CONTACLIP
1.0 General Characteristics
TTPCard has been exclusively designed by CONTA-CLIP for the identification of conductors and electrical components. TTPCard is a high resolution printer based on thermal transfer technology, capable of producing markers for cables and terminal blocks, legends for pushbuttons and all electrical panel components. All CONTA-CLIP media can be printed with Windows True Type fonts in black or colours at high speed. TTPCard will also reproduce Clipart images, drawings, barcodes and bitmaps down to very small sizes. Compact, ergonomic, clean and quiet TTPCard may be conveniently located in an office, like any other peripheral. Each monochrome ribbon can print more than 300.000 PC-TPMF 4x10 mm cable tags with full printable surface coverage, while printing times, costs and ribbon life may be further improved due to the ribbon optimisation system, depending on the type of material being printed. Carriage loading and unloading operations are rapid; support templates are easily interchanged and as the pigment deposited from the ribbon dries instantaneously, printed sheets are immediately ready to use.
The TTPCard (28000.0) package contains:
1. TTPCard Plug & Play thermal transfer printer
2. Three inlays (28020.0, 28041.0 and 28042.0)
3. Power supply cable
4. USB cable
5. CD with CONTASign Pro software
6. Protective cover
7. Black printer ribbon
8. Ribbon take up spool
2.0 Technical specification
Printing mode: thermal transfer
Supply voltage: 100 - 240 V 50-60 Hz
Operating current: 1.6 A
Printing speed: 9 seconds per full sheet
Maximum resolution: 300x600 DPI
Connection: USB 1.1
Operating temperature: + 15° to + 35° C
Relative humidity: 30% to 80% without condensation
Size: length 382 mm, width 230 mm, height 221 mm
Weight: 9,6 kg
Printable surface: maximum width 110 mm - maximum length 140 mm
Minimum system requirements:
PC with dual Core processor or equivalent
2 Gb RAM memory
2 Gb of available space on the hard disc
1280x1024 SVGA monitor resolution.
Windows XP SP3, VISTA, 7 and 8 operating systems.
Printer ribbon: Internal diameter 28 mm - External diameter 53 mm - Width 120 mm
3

§ **WORK TO COMPLETE**: Your answer must be the line that contains "2. Three inlays" and every line after it to the end of the records, reproduced exactly.

§ **OUTPUT BELOW**:
2. Three inlays (28020.0, 28041.0 and 28042.0)
3. Power supply cable
4. USB cable
5. CD with CONTASign Pro software
6. Protective cover
7. Black printer ribbon
8. Ribbon take up spool
2.0 Technical specification
Printing mode: thermal transfer
Supply voltage: 100 - 240 V 50-60 Hz
Operating current: 1.6 A
Printing speed: 9 seconds per full sheet
Maximum resolution: 300x600 DPI
Connection: USB 1.1
Operating temperature: + 15° to + 35° C
Relative humidity: 30% to 80% without condensation
Size: length 382 mm, width 230 mm, height 221 mm
Weight: 9,6 kg
Printable surface: maximum width 110 mm - maximum length 140 mm
Minimum system requirements:
PC with dual Core processor or equivalent
2 Gb RAM memory
2 Gb of available space on the hard disc
1280x1024 SVGA monitor resolution.
Windows XP SP3, VISTA, 7 and 8 operating systems.
Printer ribbon: Internal diameter 28 mm - External diameter 53 mm - Width 120 mm
3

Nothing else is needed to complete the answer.